■ Input material ■
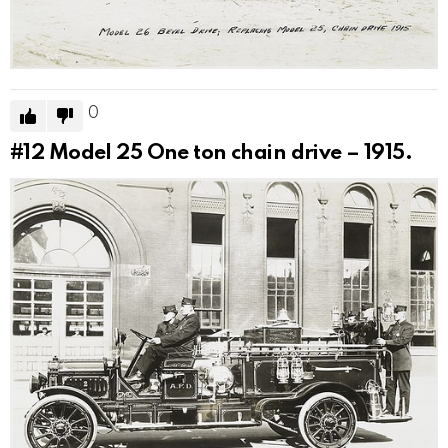
0
#12
Model 25 One ton chain drive – 1915.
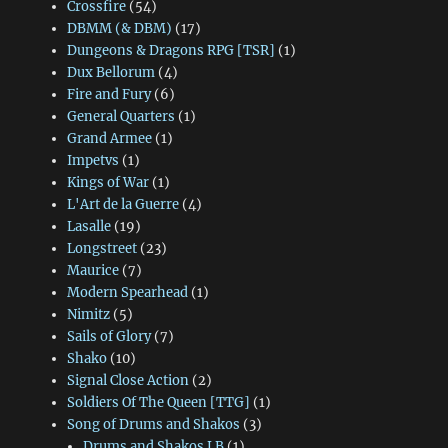
Crossfire
(54)
DBMM (& DBM)
(17)
Dungeons & Dragons RPG [TSR]
(1)
Dux Bellorum
(4)
Fire and Fury
(6)
General Quarters
(1)
Grand Armee
(1)
Impetvs
(1)
Kings of War
(1)
L'Art de la Guerre
(4)
Lasalle
(19)
Longstreet
(23)
Maurice
(7)
Modern Spearhead
(1)
Nimitz
(5)
Sails of Glory
(7)
Shako
(10)
Signal Close Action
(2)
Soldiers Of The Queen [TTG]
(1)
Song of Drums and Shakos
(3)
Drums and Shakos LB
(1)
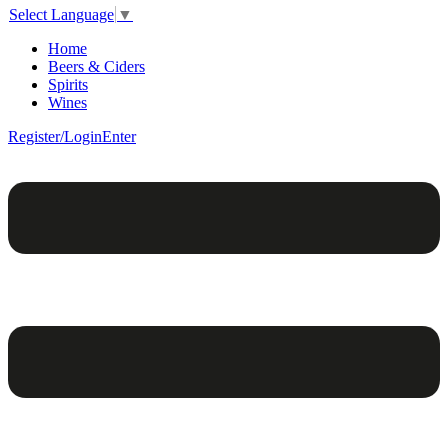
Select Language
▼
Home
Beers & Ciders
Spirits
Wines
Register/Login
Enter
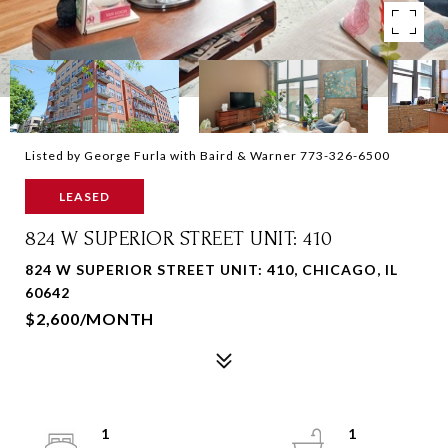
Listed by George Furla with Baird & Warner 773-326-6500
LEASED
824 W SUPERIOR STREET UNIT: 410
824 W SUPERIOR STREET UNIT: 410, CHICAGO, IL
60642
$2,600/MONTH
1
1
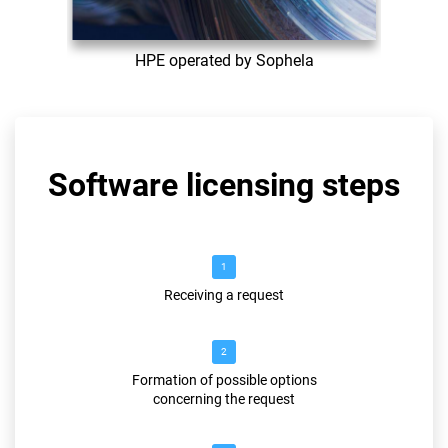
HPE operated by Sophela
Software licensing steps
1
Receiving a request
2
Formation of possible options
concerning the request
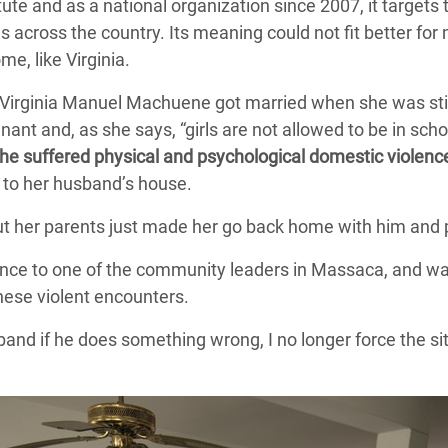
ute and as a national organization since 2007, it targets 
across the country. Its meaning could not fit better for
e, like Virginia.
 Virginia Manuel Machuene got married when she was stil
ant and, as she says, “girls are not allowed to be in scho
he suffered physical and psychological domestic violen
to her husband’s house.
ut her parents just made her go back home with him and p
lence to one of the community leaders in Massaca, and wa
hese violent encounters.
band if he does something wrong, I no longer force the si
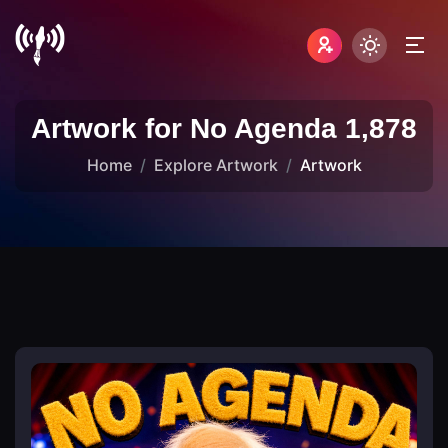
Artwork for No Agenda 1,878
Home
Explore Artwork
Artwork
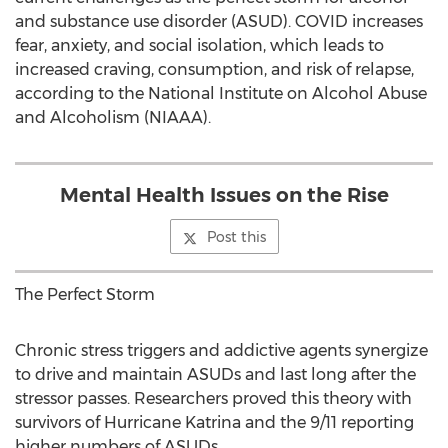
and substance use disorder (ASUD). COVID increases
fear, anxiety, and social isolation, which leads to
increased craving, consumption, and risk of relapse,
according to the National Institute on Alcohol Abuse
and Alcoholism (NIAAA).
Mental Health Issues on the Rise
Post this
The Perfect Storm
Chronic stress triggers and addictive agents synergize
to drive and maintain ASUDs and last long after the
stressor passes. Researchers proved this theory with
survivors of Hurricane Katrina and the 9/11 reporting
higher numbers of ASUDs.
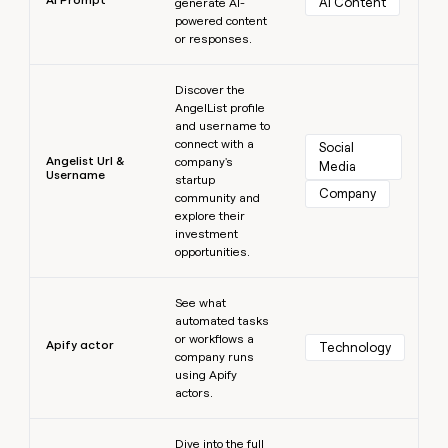
AI Content
generate AI-
powered content
or responses.
Learn more
Discover the
AngelList profile
and username to
connect with a
Social 
Angelist Url &
company's
Media
Username
startup
Company
community and
explore their
investment
opportunities.
Learn more
See what
automated tasks
or workflows a
Apify actor
Technology
company runs
using Apify
actors.
Learn more
Dive into the full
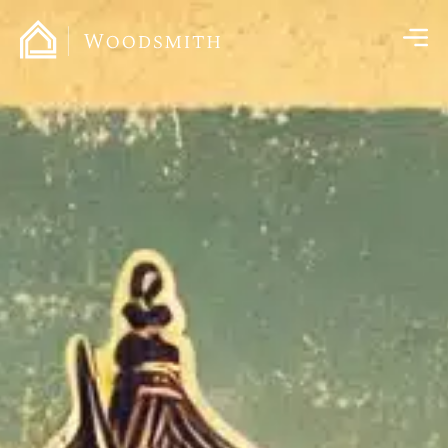
content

■ Your task ■
Give back the stretch of the material from the line containing "Select Language" through the line containing "higher numbers of ASUDs.", both lines included, with the pictures left out.

■ Solution for this problem ■
Select Language
▼
Home
Beers & Ciders
Spirits
Wines
Register/Login
Enter
Listed by George Furla with Baird & Warner 773-326-6500
LEASED
824 W SUPERIOR STREET UNIT: 410
824 W SUPERIOR STREET UNIT: 410, CHICAGO, IL
60642
$2,600/MONTH
1
1
HPE operated by Sophela
Software licensing steps
1
Receiving a request
2
Formation of possible options
concerning the request
ute and as a national organization since 2007, it targets 
across the country. Its meaning could not fit better for
e, like Virginia.
 Virginia Manuel Machuene got married when she was stil
ant and, as she says, “girls are not allowed to be in scho
he suffered physical and psychological domestic violen
to her husband’s house.
ut her parents just made her go back home with him and p
lence to one of the community leaders in Massaca, and wa
hese violent encounters.
band if he does something wrong, I no longer force the si
Artwork for No Agenda 1,878
Home
Explore Artwork
Artwork
and substance use disorder (ASUD). COVID increases
fear, anxiety, and social isolation, which leads to
increased craving, consumption, and risk of relapse,
according to the National Institute on Alcohol Abuse
and Alcoholism (NIAAA).
Mental Health Issues on the Rise
Post this
The Perfect Storm
Chronic stress triggers and addictive agents synergize
to drive and maintain ASUDs and last long after the
stressor passes. Researchers proved this theory with
survivors of Hurricane Katrina and the 9/11 reporting
higher numbers of ASUDs.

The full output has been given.